## Extract
+--

Random Word Generation for Data Scrubbing

  • SQLBlimp

    SSCertifiable

    Points: 6322

    Comments posted to this topic are about the item Random Word Generation for Data Scrubbing

  • Eirikur Eiriksson

    SSC Guru

    Points: 182359

    Thanks for this article John, interesting approach.
    😎

    One thought though, you might want to convert the scalar UDF's to inline functions, big difference in performance when handling large sets. I posted a test harness for similar functionality few years back and the results showed almost 10 times difference.

  • Ulysses_Infinity

    SSCrazy

    Points: 2586

    If considering doing something similar in production you might want to ensure your 'words' source doesn't include things like the F and C bombs 🙂

  • Jonathan AC Roberts

    SSCoach

    Points: 16923

    redgate have a tool for generating test data that looks quite good. I don't know how much it costs but it would save a lot of effort.
    https://www.red-gate.com/hub/product-learning/sql-data-generator/how-to-generate-various-forms-of-realistic-data-for-testing-development-and-prototypes

  • William Soranno

    SSCommitted

    Points: 1578

    Nice article. I have been working on a similar concept for our environments.
    I did notice a disparity between you sql for the table and your paragraph describing it.
    In the sql, you have the PK as the column TheWord. In the paragraph, it says the integer identity is the PK.

    Bill Soranno
    MCP, MCTS, MCITP DBA
    Database Administrator
    Winona State University
    Maxwell 143

    "Quality, like Success, is a Journey, not a Destination" - William Soranno '92

  • Jeff Moden

    SSC Guru

    Points: 994844

    Great job, John.  Can you share the link for the dictionary download that you used?  I ask because most word lists seem to be rather unabridged when it comes to highly offensive words and know that you're rather diligent and might have found one that doesn't contain such words.

    I also agree on the idea of using Inline Table Value Functions (iTVF) as an Inline Scalar Function (iSF) rather than using regular Scalar Functions for performance especially if you have large tables to anonymize.

    --Jeff Moden


    RBAR is pronounced "ree-bar" and is a "Modenism" for Row-By-Agonizing-Row.
    First step towards the paradigm shift of writing Set Based code:
    ________Stop thinking about what you want to do to a row... think, instead, of what you want to do to a column.
    "If you think its expensive to hire a professional to do the job, wait until you hire an amateur."--Red Adair
    "Change is inevitable... change for the better is not."
    When you put the right degree of spin on it, the number 3|8 is also a glyph that describes the nature of a DBAs job. 😉

    Helpful Links:
    How to post code problems
    Create a Tally Function (fnTally)

  • SQLBlimp

    SSCertifiable

    Points: 6322

    Hi. I screwed up! Emailing Steve Jones to replace the zip file with the sanitized version. The original list was from http://www-01.sil.org/linguistics/wordlists/english/

    Thanks
    John.

    :Wow: :blush: (Red faced)

  • Eirikur Eiriksson

    SSC Guru

    Points: 182359

    SQLBlimp - Tuesday, May 1, 2018 7:42 AM

    Hi. I screwed up! Emailing Steve Jones to replace the zip file with the sanitized version. The original list was from http://www01.sil.org/linguistics/wordlists/englishThanksJohn. (Red faced)

+--

## The data
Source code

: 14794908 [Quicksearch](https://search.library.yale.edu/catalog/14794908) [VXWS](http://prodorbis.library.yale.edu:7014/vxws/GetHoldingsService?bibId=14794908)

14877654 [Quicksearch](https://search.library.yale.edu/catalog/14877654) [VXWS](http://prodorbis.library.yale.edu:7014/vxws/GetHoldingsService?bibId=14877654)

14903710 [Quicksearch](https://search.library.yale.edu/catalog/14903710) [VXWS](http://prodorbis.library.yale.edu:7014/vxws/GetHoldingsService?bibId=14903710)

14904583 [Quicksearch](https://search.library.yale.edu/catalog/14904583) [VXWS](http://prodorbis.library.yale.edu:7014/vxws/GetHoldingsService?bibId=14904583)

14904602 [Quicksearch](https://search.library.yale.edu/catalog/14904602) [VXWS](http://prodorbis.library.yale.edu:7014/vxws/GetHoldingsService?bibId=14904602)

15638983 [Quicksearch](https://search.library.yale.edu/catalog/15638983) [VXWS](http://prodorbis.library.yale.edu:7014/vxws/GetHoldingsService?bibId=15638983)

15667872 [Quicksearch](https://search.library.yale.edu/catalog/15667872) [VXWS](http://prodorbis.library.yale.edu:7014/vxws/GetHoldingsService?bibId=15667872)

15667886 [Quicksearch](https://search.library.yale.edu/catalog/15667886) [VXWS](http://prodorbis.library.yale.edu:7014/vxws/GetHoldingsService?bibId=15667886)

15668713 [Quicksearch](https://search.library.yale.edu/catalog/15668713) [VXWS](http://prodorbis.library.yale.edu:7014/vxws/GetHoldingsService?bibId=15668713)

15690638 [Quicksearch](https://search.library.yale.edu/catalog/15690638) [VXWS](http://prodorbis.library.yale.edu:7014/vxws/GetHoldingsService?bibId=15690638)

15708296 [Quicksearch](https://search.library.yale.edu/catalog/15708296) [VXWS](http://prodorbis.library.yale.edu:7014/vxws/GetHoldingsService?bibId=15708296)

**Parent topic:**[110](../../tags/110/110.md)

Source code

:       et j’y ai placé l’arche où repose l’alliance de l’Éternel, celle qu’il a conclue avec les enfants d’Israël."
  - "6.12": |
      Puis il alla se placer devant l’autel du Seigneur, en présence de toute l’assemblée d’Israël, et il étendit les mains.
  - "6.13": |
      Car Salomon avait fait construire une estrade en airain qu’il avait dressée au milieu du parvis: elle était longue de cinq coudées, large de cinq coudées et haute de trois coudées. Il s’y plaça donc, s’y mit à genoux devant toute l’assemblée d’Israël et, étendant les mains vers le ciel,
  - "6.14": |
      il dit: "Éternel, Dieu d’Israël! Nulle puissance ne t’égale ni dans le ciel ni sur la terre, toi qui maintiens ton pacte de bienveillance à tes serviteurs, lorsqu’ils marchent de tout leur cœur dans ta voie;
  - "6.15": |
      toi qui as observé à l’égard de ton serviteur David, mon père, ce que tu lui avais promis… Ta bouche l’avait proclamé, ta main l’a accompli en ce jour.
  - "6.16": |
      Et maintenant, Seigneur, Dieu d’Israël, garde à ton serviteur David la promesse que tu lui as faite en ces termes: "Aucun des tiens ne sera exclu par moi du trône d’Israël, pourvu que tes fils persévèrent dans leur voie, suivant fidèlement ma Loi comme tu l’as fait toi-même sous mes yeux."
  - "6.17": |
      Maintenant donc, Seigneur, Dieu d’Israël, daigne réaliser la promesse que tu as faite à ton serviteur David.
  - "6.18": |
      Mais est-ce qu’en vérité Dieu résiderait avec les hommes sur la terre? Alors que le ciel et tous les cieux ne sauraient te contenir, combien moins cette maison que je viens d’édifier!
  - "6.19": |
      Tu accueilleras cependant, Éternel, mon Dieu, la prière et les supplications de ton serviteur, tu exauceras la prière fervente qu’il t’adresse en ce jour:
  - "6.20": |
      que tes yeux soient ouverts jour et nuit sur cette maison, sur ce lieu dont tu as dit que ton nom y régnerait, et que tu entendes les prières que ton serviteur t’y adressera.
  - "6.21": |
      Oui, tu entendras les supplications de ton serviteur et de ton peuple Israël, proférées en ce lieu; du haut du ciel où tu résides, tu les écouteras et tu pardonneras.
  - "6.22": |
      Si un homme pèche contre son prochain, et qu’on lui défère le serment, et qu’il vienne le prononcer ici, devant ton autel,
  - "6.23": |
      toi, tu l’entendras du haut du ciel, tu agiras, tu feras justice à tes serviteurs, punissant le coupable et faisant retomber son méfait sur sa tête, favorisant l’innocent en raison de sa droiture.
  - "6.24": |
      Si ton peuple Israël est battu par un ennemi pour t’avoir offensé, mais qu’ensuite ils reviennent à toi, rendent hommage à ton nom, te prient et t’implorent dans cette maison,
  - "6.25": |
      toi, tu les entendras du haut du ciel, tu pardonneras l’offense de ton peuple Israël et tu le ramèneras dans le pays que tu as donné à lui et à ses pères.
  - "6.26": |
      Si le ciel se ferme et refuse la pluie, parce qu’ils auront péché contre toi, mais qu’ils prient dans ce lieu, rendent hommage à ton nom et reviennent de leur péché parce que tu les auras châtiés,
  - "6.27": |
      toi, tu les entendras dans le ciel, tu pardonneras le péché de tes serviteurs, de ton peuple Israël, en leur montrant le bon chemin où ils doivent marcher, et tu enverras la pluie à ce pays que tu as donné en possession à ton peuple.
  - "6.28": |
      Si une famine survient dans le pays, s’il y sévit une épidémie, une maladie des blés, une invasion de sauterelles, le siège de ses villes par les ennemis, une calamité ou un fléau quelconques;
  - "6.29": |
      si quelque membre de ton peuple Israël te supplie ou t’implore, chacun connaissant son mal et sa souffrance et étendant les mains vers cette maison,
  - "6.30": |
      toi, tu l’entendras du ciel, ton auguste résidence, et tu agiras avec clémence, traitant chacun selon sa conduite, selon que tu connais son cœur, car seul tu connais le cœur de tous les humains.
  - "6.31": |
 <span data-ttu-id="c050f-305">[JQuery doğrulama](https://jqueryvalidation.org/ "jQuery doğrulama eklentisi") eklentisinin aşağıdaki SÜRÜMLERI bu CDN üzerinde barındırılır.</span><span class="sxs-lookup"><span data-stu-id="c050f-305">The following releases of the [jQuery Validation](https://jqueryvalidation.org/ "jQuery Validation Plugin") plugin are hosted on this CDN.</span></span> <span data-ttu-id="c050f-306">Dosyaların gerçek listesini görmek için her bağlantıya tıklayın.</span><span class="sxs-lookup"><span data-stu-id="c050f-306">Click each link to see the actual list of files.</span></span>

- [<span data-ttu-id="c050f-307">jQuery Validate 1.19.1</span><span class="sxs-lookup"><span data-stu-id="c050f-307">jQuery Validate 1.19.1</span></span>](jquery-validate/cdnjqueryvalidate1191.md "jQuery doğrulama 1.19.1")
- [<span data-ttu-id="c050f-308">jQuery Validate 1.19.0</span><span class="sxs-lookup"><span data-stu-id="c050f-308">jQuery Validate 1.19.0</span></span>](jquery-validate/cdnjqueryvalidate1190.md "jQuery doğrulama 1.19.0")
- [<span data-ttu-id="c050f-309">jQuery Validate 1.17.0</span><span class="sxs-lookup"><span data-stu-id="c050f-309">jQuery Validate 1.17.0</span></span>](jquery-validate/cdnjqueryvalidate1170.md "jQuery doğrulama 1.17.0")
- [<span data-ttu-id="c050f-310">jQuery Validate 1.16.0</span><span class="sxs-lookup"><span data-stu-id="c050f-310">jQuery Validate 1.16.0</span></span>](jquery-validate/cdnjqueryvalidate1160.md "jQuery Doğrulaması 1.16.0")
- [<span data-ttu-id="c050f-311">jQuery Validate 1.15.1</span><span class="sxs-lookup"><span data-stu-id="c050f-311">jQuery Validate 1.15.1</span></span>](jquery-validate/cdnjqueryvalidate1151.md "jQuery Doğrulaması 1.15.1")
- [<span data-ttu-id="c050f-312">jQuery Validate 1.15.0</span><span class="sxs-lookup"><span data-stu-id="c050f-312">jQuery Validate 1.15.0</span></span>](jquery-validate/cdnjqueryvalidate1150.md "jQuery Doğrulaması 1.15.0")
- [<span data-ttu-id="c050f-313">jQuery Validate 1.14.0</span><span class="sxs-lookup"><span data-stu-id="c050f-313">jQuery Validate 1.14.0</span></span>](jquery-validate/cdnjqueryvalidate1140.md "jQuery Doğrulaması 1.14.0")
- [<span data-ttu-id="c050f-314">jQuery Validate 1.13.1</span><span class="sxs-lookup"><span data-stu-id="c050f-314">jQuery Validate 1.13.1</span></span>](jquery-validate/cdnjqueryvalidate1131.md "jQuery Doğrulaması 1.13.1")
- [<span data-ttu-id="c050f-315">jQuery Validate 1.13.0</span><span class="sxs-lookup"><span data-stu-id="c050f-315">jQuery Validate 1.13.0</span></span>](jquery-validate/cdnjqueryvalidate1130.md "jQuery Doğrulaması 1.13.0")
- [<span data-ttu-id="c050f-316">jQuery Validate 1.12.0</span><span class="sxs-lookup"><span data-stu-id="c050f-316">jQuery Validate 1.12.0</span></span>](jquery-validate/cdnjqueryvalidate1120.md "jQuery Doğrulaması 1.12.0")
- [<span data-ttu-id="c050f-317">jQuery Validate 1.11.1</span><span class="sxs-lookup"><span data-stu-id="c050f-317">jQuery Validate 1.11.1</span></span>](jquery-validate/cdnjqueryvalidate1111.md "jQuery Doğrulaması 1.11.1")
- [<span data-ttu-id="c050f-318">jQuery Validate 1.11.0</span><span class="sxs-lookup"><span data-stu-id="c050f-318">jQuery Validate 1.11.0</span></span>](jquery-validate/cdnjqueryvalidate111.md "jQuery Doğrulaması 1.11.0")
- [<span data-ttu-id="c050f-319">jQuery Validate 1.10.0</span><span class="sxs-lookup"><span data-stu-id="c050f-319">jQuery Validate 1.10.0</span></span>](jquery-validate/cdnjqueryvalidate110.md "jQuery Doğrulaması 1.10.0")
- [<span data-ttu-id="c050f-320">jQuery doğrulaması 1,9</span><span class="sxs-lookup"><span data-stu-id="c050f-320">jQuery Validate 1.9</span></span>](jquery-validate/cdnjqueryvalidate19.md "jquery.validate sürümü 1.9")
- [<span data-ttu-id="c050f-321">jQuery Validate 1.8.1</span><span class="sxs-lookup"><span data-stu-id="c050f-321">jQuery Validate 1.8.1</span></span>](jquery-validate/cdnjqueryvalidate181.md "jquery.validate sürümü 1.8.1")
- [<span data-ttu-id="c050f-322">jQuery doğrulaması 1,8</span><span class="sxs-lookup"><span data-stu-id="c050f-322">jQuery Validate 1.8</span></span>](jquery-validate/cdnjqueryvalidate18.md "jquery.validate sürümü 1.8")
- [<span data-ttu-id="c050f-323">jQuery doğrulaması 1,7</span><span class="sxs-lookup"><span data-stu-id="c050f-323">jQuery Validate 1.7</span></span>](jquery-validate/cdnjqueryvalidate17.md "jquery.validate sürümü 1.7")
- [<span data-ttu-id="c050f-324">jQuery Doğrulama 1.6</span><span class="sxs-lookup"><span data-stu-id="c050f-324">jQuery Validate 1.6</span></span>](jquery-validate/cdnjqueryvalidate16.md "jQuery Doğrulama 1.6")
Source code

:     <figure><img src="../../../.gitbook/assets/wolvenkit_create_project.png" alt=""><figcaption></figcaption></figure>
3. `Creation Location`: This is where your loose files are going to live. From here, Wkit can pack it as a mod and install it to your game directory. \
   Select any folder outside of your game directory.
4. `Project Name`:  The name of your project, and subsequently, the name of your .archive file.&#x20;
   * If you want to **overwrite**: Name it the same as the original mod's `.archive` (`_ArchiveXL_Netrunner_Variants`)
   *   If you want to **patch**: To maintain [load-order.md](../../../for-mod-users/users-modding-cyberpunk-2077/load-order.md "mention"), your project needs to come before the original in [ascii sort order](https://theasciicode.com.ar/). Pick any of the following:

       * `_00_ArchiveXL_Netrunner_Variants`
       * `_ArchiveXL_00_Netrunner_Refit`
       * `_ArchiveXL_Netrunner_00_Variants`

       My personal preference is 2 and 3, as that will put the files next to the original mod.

+--

## Study questions
1 – Answer these questions using the forum thread.
(a) How large a performance difference did Eirikur Eiriksson's earlier test harness show?
(b) Which column does William Soranno say the SQL makes the primary key?
(c) Whom is SQLBlimp emailing to replace the zip file?
2 – Recast the paragraph of the forum thread that begins "One thought though" as a short bulleted list that keeps its main facts.
3 – Reproduce the passage of the forum thread starting at "Points: 994844" and ending at "tables to anonymize.".

## Answers to the problems
1 –
(a) Almost 10 times.
(b) TheWord.
(c) Steve Jones.

2 –
- Consider converting the scalar UDFs to inline functions.
- This makes a big difference in performance when handling large sets.
- A test harness posted a few years earlier for similar functionality showed almost a 10 times difference.

3 –
Points: 994844

    Great job, John.  Can you share the link for the dictionary download that you used?  I ask because most word lists seem to be rather unabridged when it comes to highly offensive words and know that you're rather diligent and might have found one that doesn't contain such words.

    I also agree on the idea of using Inline Table Value Functions (iTVF) as an Inline Scalar Function (iSF) rather than using regular Scalar Functions for performance especially if you have large tables to anonymize.